Here’S Why The Revenant Doesn’T Deserve All The Hype

Art & Culture

First of all I have to warn you, if you decide to go and watch The Revenant make sure you have what feels like about 12 hours at your disposal. The film's picked up a lot of interest because Leo’s won a fair few awards for his performance. When I decided to watch the film I was intending on writing an article about how great he had been and why he’s now managed to bag a Golden Globe, AACTA, Screen Actors Guild, Critic's Choice award and now a BAFTA. However to be honest with you I was pretty disappointed with the whole thing.

The film is very loosely based on the life of Hugh Glass, played by Leo, a frontiersman in the 1800’s on a fur trading expedition who after being mauled by a bear is left to die by his own men.  Hugh Glass was actually a frontiersman who supposedly fought off a bear but it’s never actually been proven. Director Alejandro González Iñárritu, also known for Birdman, has also received quite a lot of notoriety for the film and bagged himself a fair few awards as well. Other notable cast members include Tom Hardy, who plays Fitzgerald and pretty much the route of all Leo’s problem's, Domhall Gleeson, and the kid with the eyebrows.

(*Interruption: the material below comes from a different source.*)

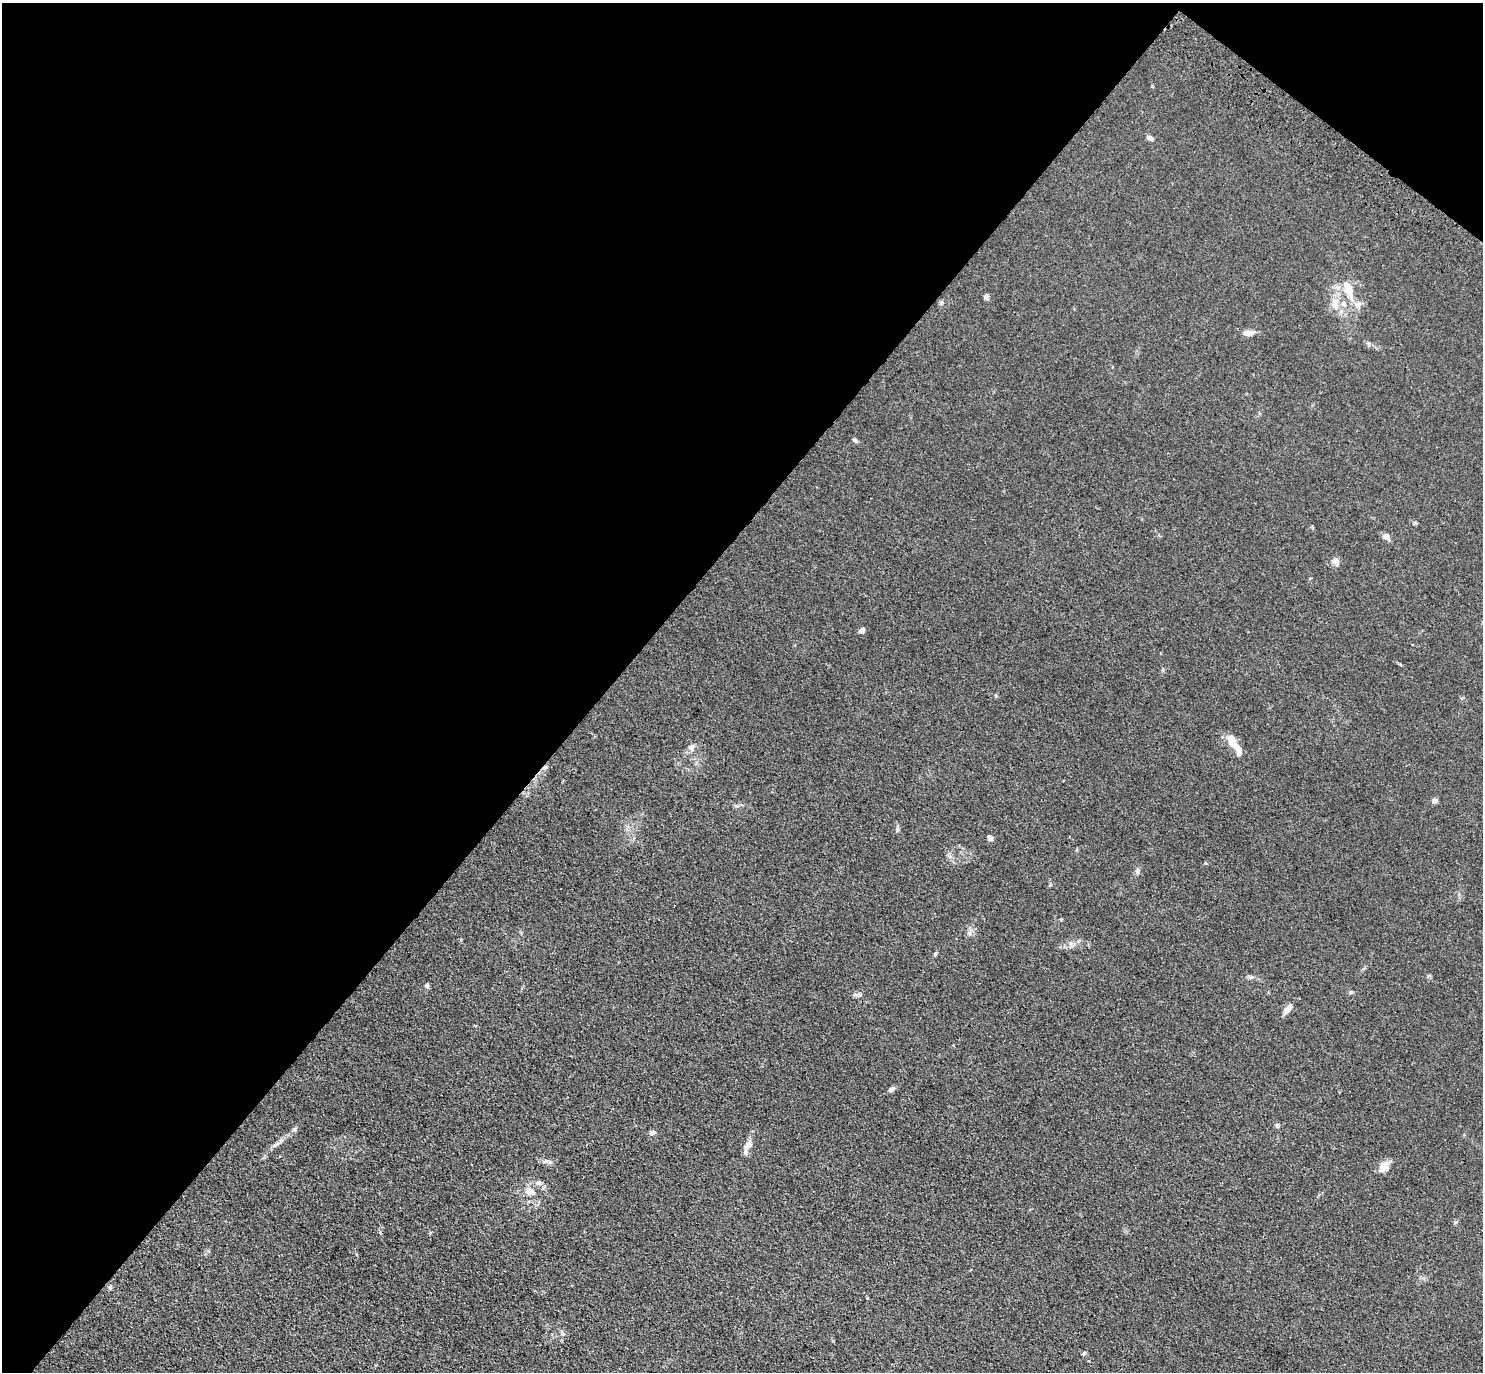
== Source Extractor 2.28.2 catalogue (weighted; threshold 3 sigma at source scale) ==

There were quite a few things I found wrong with The Revenant. Firstly, the film is too long. I’m not saying that I don’t enjoy films that are longer than an hour, for example the Deer Hunter lasted about three days and that’s great,  but The Revenant does seems to drag. I did find myself getting a little bored in the middle, my mind wondered and starting thinking about what to have for dinner and if I had set my alarm. The first half hour and the last half hour only really seem to contain any real plot development; the rest of the film just seems to be Leo grunting and dragging himself around some snowy mountains meeting set back after set back.  None of which seemed to be overly memorable.

The film is also unnecessarily gory; every 20 minutes something dies and once again Leo has to overcome another problem to which he miraculously seems to bounce back from. He literally gets mauled by a bear, buried alive, has to jump of a cliff and hide in the carcass of a dead horse all in arctic conditions and still seems to be walking by the end of it all. There seems to be this common trait in films like this where they think this OTT violence keeps audiences captivated and has an impact but it started to get tedious, I just wanted his to reach base camp so we could all go home.

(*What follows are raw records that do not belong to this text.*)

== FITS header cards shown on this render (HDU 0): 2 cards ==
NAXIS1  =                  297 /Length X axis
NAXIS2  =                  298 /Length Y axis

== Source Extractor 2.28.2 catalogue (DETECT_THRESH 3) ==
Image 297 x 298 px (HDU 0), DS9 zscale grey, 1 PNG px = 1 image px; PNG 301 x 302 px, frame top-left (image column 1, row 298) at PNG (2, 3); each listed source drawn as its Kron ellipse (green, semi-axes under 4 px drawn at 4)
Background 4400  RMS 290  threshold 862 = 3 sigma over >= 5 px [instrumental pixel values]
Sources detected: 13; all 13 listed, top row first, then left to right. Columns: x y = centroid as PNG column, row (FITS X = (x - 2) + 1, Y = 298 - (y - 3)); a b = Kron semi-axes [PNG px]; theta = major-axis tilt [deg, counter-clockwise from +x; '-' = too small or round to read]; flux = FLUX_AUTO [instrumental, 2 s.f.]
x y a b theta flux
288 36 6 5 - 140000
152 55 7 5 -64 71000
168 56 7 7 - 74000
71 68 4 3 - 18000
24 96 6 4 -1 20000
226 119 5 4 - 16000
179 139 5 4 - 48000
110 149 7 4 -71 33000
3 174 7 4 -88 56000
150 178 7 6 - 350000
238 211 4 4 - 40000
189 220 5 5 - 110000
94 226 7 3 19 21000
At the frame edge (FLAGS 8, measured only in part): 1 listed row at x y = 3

Tom Hardy aka Fitzgerald is a right little trouble maker throughout the whole film and has this low southern accent that makes it pretty hard to understand anything he’s saying but he does play his usual thug part pretty well. The Revenant isn’t my favorite film that I’ve seen Leo or Hardy in, things like Legend seem to make better use of Tom Hardy’s acting skills and The Wolf on Wall Street and Django are again a much better example of what DiCaprio can do.

The only real stand out element to the film is the cinematography, it’s stunning and that in itself makes it worth watching. Mainly shot in Canada, Iñárritu only wanted it shot in natural light and this painstaking way of filming pays off.  The whole film is so picturesque with every shot of the scenery good enough to be a photo; the camera crew deserves about 1000 awards for it. The film moves from scene to scene seamlessly and even though I watched the film on my laptop I still found it to be visually pretty amazing. Even in the last scene of the film when Leo finally gets revenge on Tom Hardy blood gets splattered on the camera lens and makes you feel like your there. 

The problem with The Revenant is that it’s just been overhyped, like all of these big blockbuster films with high profile actors. It doesn’t need to be such a saga, so over dramatized and kind of overdone. I feel a small scale film company with a small budget and a few unknown actors maybe could have portrayed the story just as well if not better.